Session 706 – Opportunities in Change: Transition to Functional Records Scheduling in Washington, Wyoming, and North Carolina

Session chair Courtney Bailey (Records Analyst, State Archives of North Carolina) introduced the panel’s topic with the SAA Glossary’s definition of functional analysis: “A technique that sets priorities for appraising and processing materials of an office based on the relative importance of the functions the office performs in an organization.” The presenters then described how they applied functional analysis in creating functional records schedules for their states. They spoke in the order that their states implemented functional records scheduling (Washington, Wyoming, North Carolina), and Bailey mentioned in particular that she learned from what her colleagues had done, thereby illustrating that it is not always necessary to “reinvent the wheel” in records management.

In Washington, Russell Wood (State Records Manager, Washington State Archives) faced 28,000+ record series along with issues such as duplication of schedule numbers that were supposed to be unique. The schedules’ organization was based on which office created a record, and this led to the need for monthly changes to the schedules as office structures evolved. Switching to an approach based on the function of the records enabled Wood to develop a general schedule for records common to all state agencies and eliminate duplication. Making the schedules smaller helped get record creators on board with using them.

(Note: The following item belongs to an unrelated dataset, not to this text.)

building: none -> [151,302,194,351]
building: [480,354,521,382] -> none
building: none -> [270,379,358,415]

Mike Strom (State Archivist, Wyoming State Archives) told of a similar process of simplification by moving from office-specific to more general schedules. So far, the original 8,000 schedules have been reduced to 600. The process has involved some agitation, however, among agencies that were used to having their own sets of schedules. Strom emphasized communication and education as the keys to addressing the agitation. He gave examples of a training video that explains how to use the schedules and crosswalks that show how old and new schedules relate. He also suggested seeking input on proposed changes from the people who use the schedules.

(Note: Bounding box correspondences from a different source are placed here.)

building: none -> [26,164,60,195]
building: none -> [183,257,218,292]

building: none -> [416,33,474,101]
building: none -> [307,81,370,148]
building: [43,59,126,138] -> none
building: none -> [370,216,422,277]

Bailey spoke as well about the need to involve stakeholders in the making of schedules.

Over 200 individuals participated in meetings to evaluate North Carolina’s schedules as they were developed, and Bailey posted the schedules on a blog so those who were not at the meetings could provide feedback. To determine agency functions, she looked at their websites and previous schedules and asked records managers within the agencies to identify functions.

Later, when the schedules were ready, records analysts did training with the units. For additional training, Bailey wrote choose-your-own-adventure-style tutorials.

To show that the schedules are not arbitrary, Bailey included legal citations even though it was challenging to figure them out. She made an appendix listing the titles of series that come to the archives. This appendix helps record producers and managers, and also offers the public transparency about what kinds of records archives consider archival.

The session concluded with a question from the audience about whether members of the public might find general functional schedules harder to use when making records requests than agency-specific schedules. Wood recommended writing either type of schedule in a way that the public can understand. Bailey answered that uniformity in retention has cut down on confusion for the public. Strom indicated that Wyoming is not using the new schedules directly with the public in records requests, but he suggested that the new schedules may help cut down on the time it takes staff to find records to respond to requests.